The First Million is the Hardest
When you're building for a handful of users, almost any architecture works. Rails with SQLite? Sure. A single Heroku dyno? Why not. The problems start when success arrives—and it always arrives faster than you expect.
We've had the privilege of scaling several platforms from zero to millions of users. Here's what we wish we'd known from the start.
Lesson 1: Your Database is the Bottleneck
Every scaling story eventually becomes a database story. The queries that took 5ms with 1,000 rows now take 5 seconds with 10 million. The joins that seemed elegant are now killing your servers.
What works:
- Read replicas from day one
- Aggressive caching at the application layer
- Strategic denormalization (yes, really)
- Connection pooling with something like PgBouncer
What doesn't:
- "We'll optimize later"
- Assuming your ORM knows best
- Ignoring query plans
Lesson 2: Async Everything
The fastest API response is the one that doesn't wait. Any operation that can happen asynchronously should happen asynchronously.
// Instead of this
await sendWelcomeEmail(user);
await createAnalyticsEvent(user);
await notifySlack(user);
// Do this
await Promise.all([
queue.add('email:welcome', { userId: user.id }),
queue.add('analytics:signup', { userId: user.id }),
queue.add('slack:notify', { userId: user.id }),
]);
Background jobs aren't just for heavy lifting—they're for anything that isn't directly needed for the response.

## [RECORDED INFORMATION]
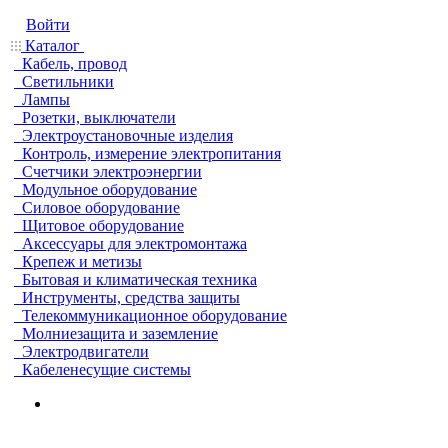
Войти
Каталог
Кабель, провод
Светильники
Лампы
Розетки, выключатели
Электроустановочные изделия
Контроль, измерение электропитания
Счетчики электроэнергии
Модульное оборудование
Силовое оборудование
Щитовое оборудование
Аксессуары для электромонтажа
Крепеж и метизы
Бытовая и климатическая техника
Инструменты, средства защиты
Телекоммуникационное оборудование
Молниезащита и заземление
Электродвигатели
Кабеленесущие системы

## [QUESTIONS TO ANSWER]
A. Reproduce the whole article on scaling to millions of users word for word.
B. Copy out all the records line for line, leaving the pictures out of your answer.

## [LIST OF ANSWERS]
A.
The First Million is the Hardest
When you're building for a handful of users, almost any architecture works. Rails with SQLite? Sure. A single Heroku dyno? Why not. The problems start when success arrives—and it always arrives faster than you expect.
We've had the privilege of scaling several platforms from zero to millions of users. Here's what we wish we'd known from the start.
Lesson 1: Your Database is the Bottleneck
Every scaling story eventually becomes a database story. The queries that took 5ms with 1,000 rows now take 5 seconds with 10 million. The joins that seemed elegant are now killing your servers.
What works:
- Read replicas from day one
- Aggressive caching at the application layer
- Strategic denormalization (yes, really)
- Connection pooling with something like PgBouncer
What doesn't:
- "We'll optimize later"
- Assuming your ORM knows best
- Ignoring query plans
Lesson 2: Async Everything
The fastest API response is the one that doesn't wait. Any operation that can happen asynchronously should happen asynchronously.
// Instead of this
await sendWelcomeEmail(user);
await createAnalyticsEvent(user);
await notifySlack(user);
// Do this
await Promise.all([
queue.add('email:welcome', { userId: user.id }),
queue.add('analytics:signup', { userId: user.id }),
queue.add('slack:notify', { userId: user.id }),
]);
Background jobs aren't just for heavy lifting—they're for anything that isn't directly needed for the response.

B.
Войти
Каталог
Кабель, провод
Светильники
Лампы
Розетки, выключатели
Электроустановочные изделия
Контроль, измерение электропитания
Счетчики электроэнергии
Модульное оборудование
Силовое оборудование
Щитовое оборудование
Аксессуары для электромонтажа
Крепеж и метизы
Бытовая и климатическая техника
Инструменты, средства защиты
Телекоммуникационное оборудование
Молниезащита и заземление
Электродвигатели
Кабеленесущие системы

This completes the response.